Fix sorting of lines in Brofiler coverage.log

Lines with a range were being output with text "lines", and so were being listed after all other lines belonging to the same Bro script (e.g., "lines 123-125" was listed after "line 492"). Fixed by using the text "line" instead of "lines". Line numbers with fewer digits were being listed after line numbers with more digits (e.g., "line 85" was listed after "line 237").

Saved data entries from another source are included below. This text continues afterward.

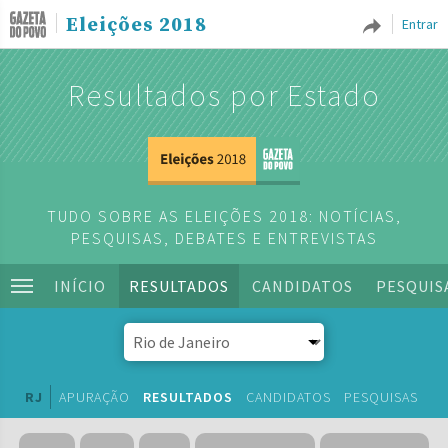
Eleições 2018
Entrar
Resultados por Estado
TUDO SOBRE AS ELEIÇÕES 2018: NOTÍCIAS,
PESQUISAS, DEBATES E ENTREVISTAS
INÍCIO
RESULTADOS
CANDIDATOS
PESQUIS
RJ
APURAÇÃO
RESULTADOS
CANDIDATOS
PESQUISAS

Fixed by sorting on a reformatted string (this string does not appear in the output) where line numbers are right justified (padded on left with spaces) so that sorting produces the expected results.
2025-10-02 06:38:20 +00:00 · 2012-01-30 17:35:19 -06:00 · 2012-01-30 17:35:19 -06:00 · 4a6a9fe9f2
commit 4a6a9fe9f2
parent c607785cec
1 changed files with 14 additions and 6 deletions
--- a/testing/scripts/coverage-calc
+++ b/testing/scripts/coverage-calc
@ -7,7 +7,7 @@
 #
 # The last argument is used to point to a root directory containing all
 # the Bro distribution's scripts.  It's used to cull out test scripts
-# that are not part of the distribution and which should not count towrads
+# that are not part of the distribution and which should not count towards
 # the coverage calculation.

 import os
@ -24,22 +24,30 @@ for filename in glob.glob(inputglob):
        for line in f.read().splitlines():
            parts = line.split("\t")
            exec_count = int(parts[0])
-            location = os.path.normpath(parts[1])
+            # grab file path and line numbers separately
+            filepath, srclines = parts[1].rsplit(",", 1)
+            filepath = os.path.normpath(filepath)
            # ignore scripts that don't appear to be part of Bro distribution
-            if not location.startswith(scriptdir):
+            if not filepath.startswith(scriptdir):
                continue
+            # keep only the line number (or line number range)
+            srclines = srclines.split()[1]
+            # For sorting purposes (so that line numbers get sorted correctly),
+            # construct a specially-formatted key string.
+            sortkey = filepath + ", line " + ("%6s" % srclines.split("-")[0])
+            location = filepath + ", line " + srclines
            desc = parts[2]
-            # keying by location + desc may result in duplicate data
+            # Keying by location + desc may result in duplicate data
            # as some descs change as a result of differing configurations
            # producing record (re)definitions
            key = location
            if key in stats:
                stats[key][0] += exec_count
            else:
-                stats[key] = [exec_count, location, desc]
+                stats[key] = [exec_count, location, desc, sortkey]

 with open(outputfile, 'w') as f:
-    for k in sorted(stats, key=lambda i: stats[i][1]):
+    for k in sorted(stats, key=lambda i: stats[i][3]):
        f.write("%s\t%s\t%s\n" % (stats[k][0], stats[k][1], stats[k][2]))

 num_covered = 0